In diesem Jahr ist der 9. November ein Sonntag. Endlich kann ich den Tag in Ruhe beginnen und ihn würdigen. Ein Tag voller ambivalenten Gedenkens – 1938 und 1989.
Mein Bedürfnis nach Geborgenheit ist groß. Mir ist die Welt zu laut geworden. „Die Zeit ist kaputt“, hatte Erich Kästner gesagt.
Die Zeit ist kaputt.
Unser Kanzler kann zugleich in einer Synagoge weinen und Schutzbefohlene nach Syrien ausweisen.
Die Zeit ist kaputt.
Reiche werden reicher und Arme ärmer.
Reichtum wird nicht erarbeitet, sondern vererbt – Armut auch.
Die Zeit ist kaputt.
Es wird viel reagiert und wenig agiert.
Falschnachrichten treiben durch unsere Kanäle und wenn dann journalistisch die Fakten geliefert werden, interessiert es keinen mehr.
Die Zeit ist kaputt.
Es wird sich mehr empört, als gehandelt.
Mein Bedürfnis nach Geborgenheit ist groß und ich ziehe mich zurück an meinen kleinen Tisch neben dem Arbeitsplatz mit den letzten Rosen aus dem Garten, Muttis Sammeltasse und dem grünen Kerzenhalter aus Kopenhagen. Hier lese ich.
Ein Grab im Himmel
Heute lese ich Paul Celans Todesfuge, denn es ist der 9. November.
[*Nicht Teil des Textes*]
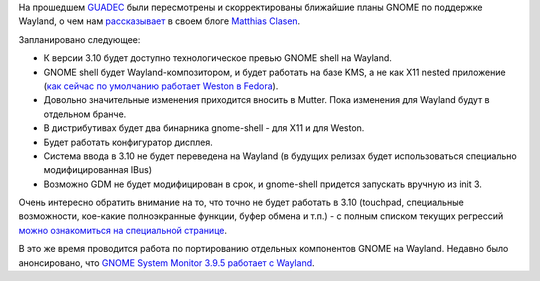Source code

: .. title: Планы GNOME на Wayland
.. slug: Планы-gnome-на-wayland
.. date: 2013-08-06 10:35:36
.. tags: wayland, gnome
.. category:
.. link:
.. description:
.. type: text
.. author: Peter Lemenkov

На прошедшем `GUADEC <https://www.guadec.org/>`__ были пересмотрены и
скорректированы ближайшие планы GNOME по поддержке Wayland, о чем нам
`рассказывает
<https://blogs.gnome.org/mclasen/2013/08/05/gnome-wayland-plans/>`__ в своем
блоге `Matthias Clasen <https://fedoraproject.org/wiki/User:Mclasen>`__.

Запланировано следующее:

- К версии 3.10 будет доступно технологическое превью GNOME shell на Wayland.

- GNOME shell будет Wayland-композитором, и будет работать на базе KMS, а не
  как X11 nested приложение (`как сейчас по умолчанию работает Weston в Fedora
  <https://www.linux.org.ru/gallery/screenshots/8602816>`__).

- Довольно значительные изменения приходится вносить в Mutter. Пока изменения
  для Wayland будут в отдельном бранче.

- В дистрибутивах будет два бинарника gnome-shell - для X11 и для Weston.

- Будет работать конфигуратор дисплея.

- Система ввода в 3.10 не будет переведена на Wayland (в будущих релизах будет
  использоваться специально модифицированная IBus)

- Возможно GDM не будет модифицирован в срок, и gnome-shell придется запускать
  вручную из init 3.

Очень интересно обратить внимание на то, что точно не будет работать в 3.10
(touchpad, специальные возможности, кое-какие полноэкранные функции, буфер
обмена и т.п.) - с полным списком текущих регрессий `можно ознакомиться на
специальной странице
<https://wiki.gnome.org/ThreePointNine/Features/WaylandSupport>`__.

В это же время проводится работа по портированию отдельных компонентов GNOME на
Wayland. Недавно было анонсировано, что `GNOME System Monitor 3.9.5 работает с
Wayland
<http://news.softpedia.com/news/GNOME-System-Monitor-3-9-5-Works-in-Wayland-373112.shtml>`__.
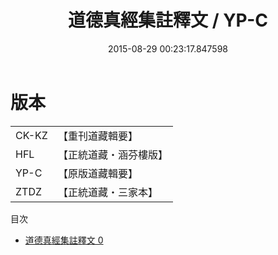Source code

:#+TITLE: 道德真經集註釋文 / YP-C

#+DATE: 2015-08-29 00:23:17.847598
* 版本
 |     CK-KZ|【重刊道藏輯要】|
 |       HFL|【正統道藏・涵芬樓版】|
 |      YP-C|【原版道藏輯要】|
 |      ZTDZ|【正統道藏・三家本】|
目次
 - [[file:KR5c0096_000.txt][道德真經集註釋文 0]]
Dein goldenes Haar Margarete
Dein aschenes Haar Sulamith wir schaufeln ein Grab
in den Lüften da liegt man nicht eng
Aber ich lese auch ein Liebesgedicht von ihm, denn es ist der 9. November.
Aus der Hand frißt der Herbst mir sein Blatt
wir sind Freunde.
Wir schälen die Zeit aus den Nüssen und lehren sie gehen.
Wir sind Freunde.
09.11.1989
Den Mauerfall habe ich als Jugendliche erlebt. Gebannt saßen wir in Frankfurt (Oder) vor dem Fernseher. Konnte das alles wahr sein? Jetzt darf ich meine Oma in Ludwigshafen sehen, meine Patentante in Stuttgart treffen und endlich mit meiner Cousine spielen? Ihre Kleidung trage ich schon seit vielen Jahren. Mit jedem Westpaket (wenn es denn ankam) konnte ich sie kennenlernen – ein Blumenrock, ein Norwegenpullover, ein Micky Maus Heft. Alles war wahr!
Zwei Wochen später fuhren wir im völlig überfüllten Zug nach West-Berlin. Es war überwältigend. Noch immer bin ich gerührt, wenn ich die Fernsehaufnahmen sehe: Eine friedliche Revolution. Gebete und Lieder. Zusammenhalt und die tiefe Sehnsucht nach Freiheit. Familie Mensch kann so viel erreichen.
Der 9. November zeigt mir, wie das Beste und Schlimmste im menschlichen Herz ruhen. Vielleicht würde es uns im Miteinander helfen, wenn uns bewusst wäre, dass wir unfassbar Gutes, Lebendiges und Zukunftsstarkes schaffen können, aber wir zugleich anfällig sind für das unfassbar Gierige, Gemeine und Selbstbezogene. Das Böse überfällt uns nicht, es hat Komplizen. Das Gute überkommt uns auch nicht einfach, es hat Verbündete.
Heute lese ich Paul Celan, dass er zugleich über das Schrecklichste und Schönste schreiben konnte, mahnt und ermutigt mich, warnt und inspiriert mich.